パリのバス:あたらしい表情をみせるいつものパリを眺めて

昔からバスは好きだった。オランダで小学校時代を過ごした時期も通学はバスだった。バスに乗ると景色が映像として入ってくるのがいい。好奇心旺盛だったためよく車窓に張り付いて外を眺めていた。季節によっていつもの風景は異なる表情を見せてくれる。窓から見えるその景気は今でも思い出として浮かんでくる。

パリのバス

僕がパリに留学したのは2016年9月から2017年2月まで。つまり秋と冬の季節だ。バスから見る秋の景色は良い。天気の良い昼過ぎには、澄んだ空の下に歴史ある建物、紅葉した木々、公園、道ゆく人々など思い描いていたパリの風景が楽しめる。かと思えば、夕方頃にはうっすらと暗くなり始め、すっとした冷気なかにライトアップされたパリの街並みが輝き始める。

この頃パリのバスにはすでにPASS NAVIGOというSuicaのような磁気カード式バスが導入されていて、運賃の支払いは簡単だった。僕は学生だったので、通学定期用のNAVIGOを利用し、パリ市内のバスやメトロ、RERの全線を月額料金のみで乗ることができた(もちろん切符での支払いも可能)。

メトロが使いやすかったので留学してすぐの頃はバスにはあまり乗らなかった。だが少しずつパリの暮らしに慣れてきてバスを使い始めるようになった。
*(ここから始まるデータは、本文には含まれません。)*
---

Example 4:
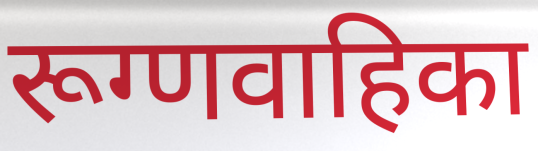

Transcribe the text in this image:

रूग्णवाहिका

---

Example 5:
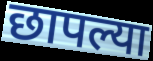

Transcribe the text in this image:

छापल्या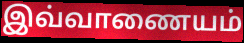
இவ்வாணையம்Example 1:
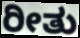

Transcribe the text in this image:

ರೀತು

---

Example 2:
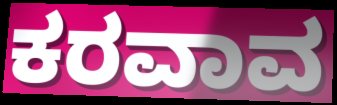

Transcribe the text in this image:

ಕರವಾವ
メトロは地下鉄のことで外の様子はみえない(エッフェ塔の近くのメトロは地上に出る路線もあって、その眺めの良さには驚いたが)。

バスに乗るとパリの風景を楽しみながら移動ができるので一石二鳥なのだ。ただバスに乗るには注意が必要なこともある。日本のバスだと、録音されたアナウンスが次の停留所を知らせてくれるが、ほとんどのパリのバスはアナウンスがないので、事前に正確な停留所名と通過地点を知っておく必要がある1)。

バスを楽しむコツ

だがそんなバスを楽しむコツがある。時間のある時に目的地を決めずに適当なバスに乗って、好きな場所で降りる。その土地を散策したらまた他のバスに乗って…なんてことをして楽しむのだ。
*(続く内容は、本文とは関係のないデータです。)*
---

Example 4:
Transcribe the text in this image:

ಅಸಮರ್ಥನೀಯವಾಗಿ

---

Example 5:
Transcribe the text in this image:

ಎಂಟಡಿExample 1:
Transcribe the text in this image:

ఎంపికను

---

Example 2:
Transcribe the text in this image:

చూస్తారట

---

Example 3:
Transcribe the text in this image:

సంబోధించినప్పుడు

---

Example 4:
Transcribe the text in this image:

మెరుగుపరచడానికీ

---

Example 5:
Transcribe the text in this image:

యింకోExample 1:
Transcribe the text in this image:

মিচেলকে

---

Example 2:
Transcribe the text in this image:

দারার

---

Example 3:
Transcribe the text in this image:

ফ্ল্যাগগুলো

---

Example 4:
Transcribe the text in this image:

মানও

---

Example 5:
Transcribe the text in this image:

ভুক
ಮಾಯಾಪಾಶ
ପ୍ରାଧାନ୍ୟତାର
どこに行き着いたとしてもそこは小さなパリ市内のどこか。帰ろうと思えばGoogleMapの経路検索ですぐに帰り道のバスを検索できる。見知らぬ土地でどのバスに乗ればいいか、案内してくれるGoogleMapは偉大だ。こういうことを繰り返していると少しずつ土地勘がついてくる。

ある日見た景色

ある日、大学でルーヴル美術館を見学するという授業があった。授業は午後からスタートでお昼を食べて各自集合という指示がでた。最短経路がバスだったので試しに乗ってみた。

バスはサンジェルマン・デ・プレの大通りを抜け、小道に入った、かと思えば、セーヌ河を渡り、あっという間にルーヴル美術館に到着した。
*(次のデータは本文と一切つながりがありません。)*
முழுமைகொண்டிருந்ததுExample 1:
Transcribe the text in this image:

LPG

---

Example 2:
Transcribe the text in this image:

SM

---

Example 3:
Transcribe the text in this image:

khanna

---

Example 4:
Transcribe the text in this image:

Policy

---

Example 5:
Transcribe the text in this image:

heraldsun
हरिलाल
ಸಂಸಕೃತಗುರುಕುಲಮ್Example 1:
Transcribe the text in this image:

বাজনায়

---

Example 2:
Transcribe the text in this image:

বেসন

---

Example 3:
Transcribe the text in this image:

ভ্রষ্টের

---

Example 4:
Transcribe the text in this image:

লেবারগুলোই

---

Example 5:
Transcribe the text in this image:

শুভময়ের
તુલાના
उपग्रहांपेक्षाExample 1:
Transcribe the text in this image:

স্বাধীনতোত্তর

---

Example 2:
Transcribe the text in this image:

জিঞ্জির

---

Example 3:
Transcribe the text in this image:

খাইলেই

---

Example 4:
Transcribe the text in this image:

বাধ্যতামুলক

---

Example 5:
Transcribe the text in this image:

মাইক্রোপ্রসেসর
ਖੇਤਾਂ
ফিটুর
束の間の時間だったが、そのときの景色は今でも忘れられない。カラッとした空気と青空のなかに広がるパリの街並み、新しい表情をしたいつも通りのパリがそこにあったのだ。それ以降この路線が僕のお気に入りの系統となった。

小さな好奇心

パリのバスは複雑だが、PASS NAVIGOやGoogleMapなどの技術の恩恵で、以前よりかは利用しやすくなっている。

見知らぬ土地なのでちょっとの勇気が必要だ。だが観光でパリを訪れたらぜひバスに乗ってほしい。きっと小さな好奇心があなたの旅を彩ってくれるはず。そう、パリでは小さな好奇心がさまざま発見へと導いてくれるのだ。

引用文献
[1] 梅本洋一, 大里俊晴, 木下長宏編著「パリ・フランスを知るための44章」、明石書店, 2012年、64頁。

「パリ・フランスを知るための44章」はパリの文化について44のテーマで解説している書籍である。歴史と文化の街パリ、パリの暮らし、芸術と文化の首都、日本とフランス、僕たちのフランス体験の5つのパートで構成されている。それぞれの執筆者ごとに個性のある文章が特徴で、それが読んでいて面白い。今回は「第12章 バス:パリで最高の交通手段」から着想を得てこの記事を書いた。